Висячие сады Семирамиды - страница 22
Никакого уважения как руководитель страны Хрущев не вызывал: для многих он был просто героем анекдотов и частушек:
Чтобы убедиться, что Хрущев абсолютно не верил в пропагандируемые им коммунистические идеи, достаточно посмотреть на его детей и их потомков: когда я вижу их политические трансформации, я еще раз убеждаюсь в справедливости народной поговорки: «У мерзавцев и дети вырастают мерзавцами».
Я помню, в середине шестидесятых среди интеллигенции ходили по рукам машинописные тексты секретного доклада Че Гевары, который он, как пояснялось в преамбуле этого текста, сделал на закрытом совещании руководства Кубы сразу после возвращения из СССР. По мнению Че Гевары, которое приводилось в докладе, среди высшего руководства Советского Союза нет ни одного марксиста, все заражены ревизионизмом. Интересы высшего руководства, утверждал автор доклада, лежат исключительно в меркантильной плоскости: они живут в роскоши, подобно высшей знати дореволюционной России, окружены многочисленной прислугой. И в заключение отмечалось, что через двадцать лет в СССР будет реставрация капитализма.
Возможно, это была фальшивка, а может, действительно это был подлинный текст доклада Че Гевары, но удивительным образом пророчество этого текста сбылось буквально с точностью до одного года.
В девяностые годы вину за развал Советского Союза возлагали исключительно на две фигуры – Горбачева и Ельцина. В действительности высшее руководство компартии Советского Союза насквозь прогнило еще в хрущевские времена. Спустя годы, читая биографии высших партийных чиновников, я удивлялся, как людей с сомнительным происхождением, людей из семей репрессированных допускали до высших эшелонов власти, не было ли это сознательной диверсией советских спецслужб, руководители которой тоже мечтали о реставрации капитализма.
И в этом отношении Хрущев был ярким олицетворением внутреннего разложения компартии.
Пожалуй, единственное доброе деяние, связанное с именем Никиты Хрущева, – это амнистия политзаключенных, но вместе с ними на свободу были выпущены десятки тысяч коллаборационистов всех мастей – бывшие полицаи, власовцы, бендеровцы, каратели из латышских добровольческих бригад СС, эстонские и литовские националисты, сотрудничавшие с гитлеровскими оккупационными властями.
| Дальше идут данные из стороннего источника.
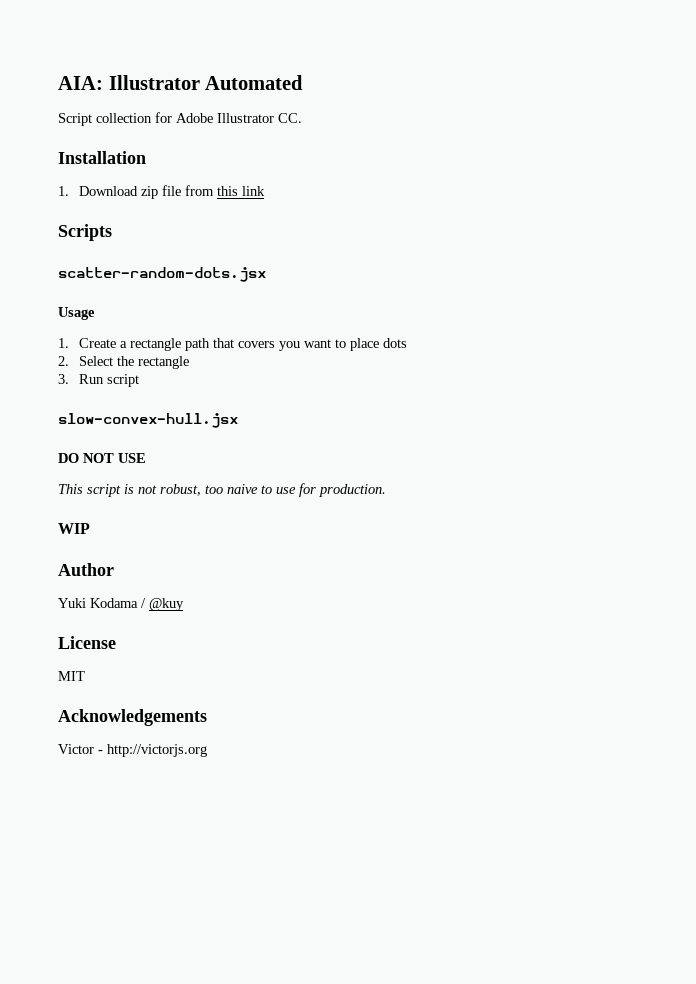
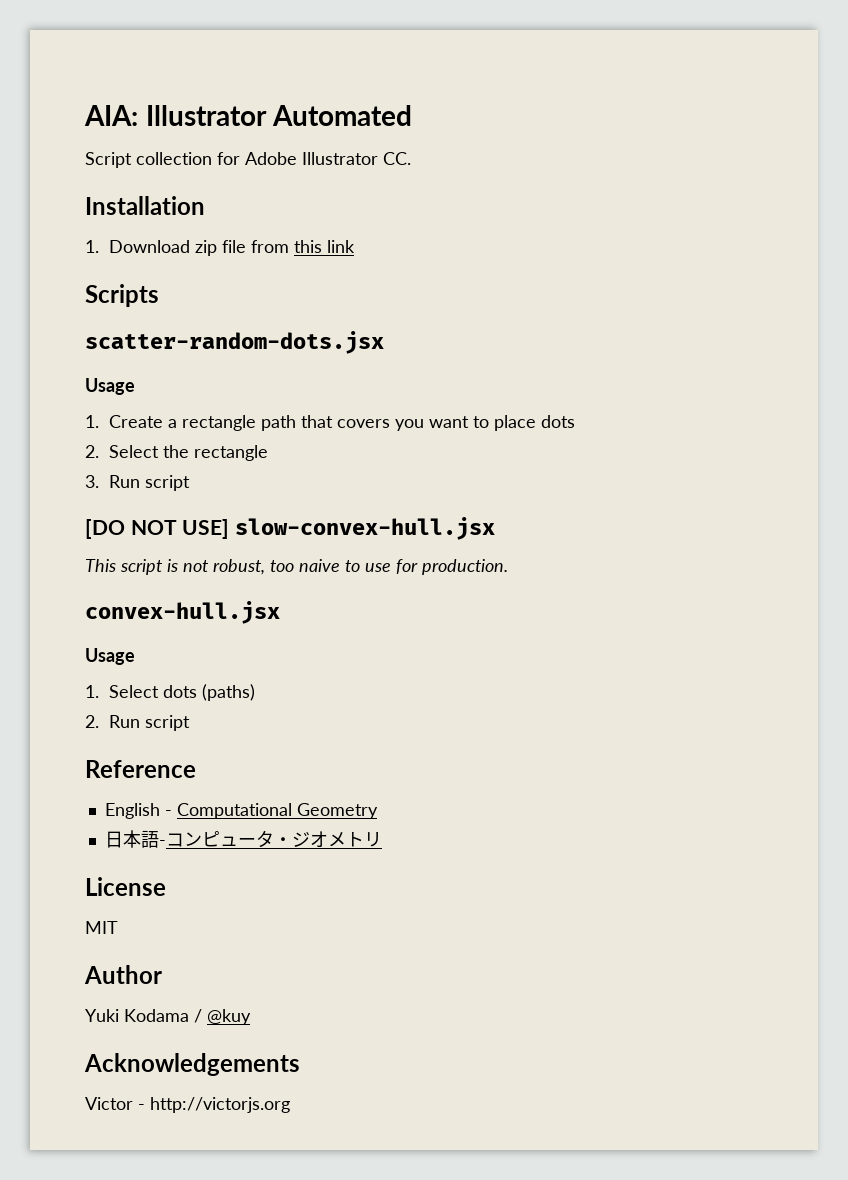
[58,413,238,428] [58,453,146,463] slow-convex-hull.jsx // DO NOT USE -> [85,517,496,540] [DO NOT USE] slow-convex-hull.jsx
[58,523,90,534] WIP -> [85,601,280,624] [85,648,135,665] [85,684,255,701] [85,715,190,731] [85,760,196,778] [104,803,378,819] [104,830,382,848] [85,877,166,896] [85,921,118,934] convex-hull.jsx // Usage // 1. Select dots (paths) // 2. Run script // Reference // English - Computational Geometry // 日本語-コンピュータ・ジオメトリ // License // MIT
[58,636,116,649] [58,671,85,681] // License // MIT -> (251, 1017) none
На Севере, где я тогда работал геологом, хрущевское время было временем жутких гонений на религиозных диссидентов, сосланных сюда еще в тридцатые годы. В начале пятидесятых годов они исправно трудились в лесопунктах и сельхозпредприятиях при различных спецучреждениях и, не привлекая к себе особенного внимания, проводили свои религиозные богослужения. Но в хрущевское время за них опять крепко взялись, начали понуждать ходить на выборы, лишали родительских прав, наиболее активных заключали в психоневрологические изоляторы, разрушали храмы, которые пережили гражданскую войну и суровые тридцатые годы. А потом на Север докатилась кукурузная кампания – снимали с должности агрономов, которые противились хрущевским директивам выращивать кукурузу в зоне рискованного земледелия.
Хрущев был мил лишь горстке интеллигентов из больших городов, которые эту жуткую эпоху назвали «оттепель». Для них это действительно было оттепелью, но для сотен и тысяч религиозных диссидентов это время даже по сравнению со сталинским периодом казалось суровыми сибирскими морозами.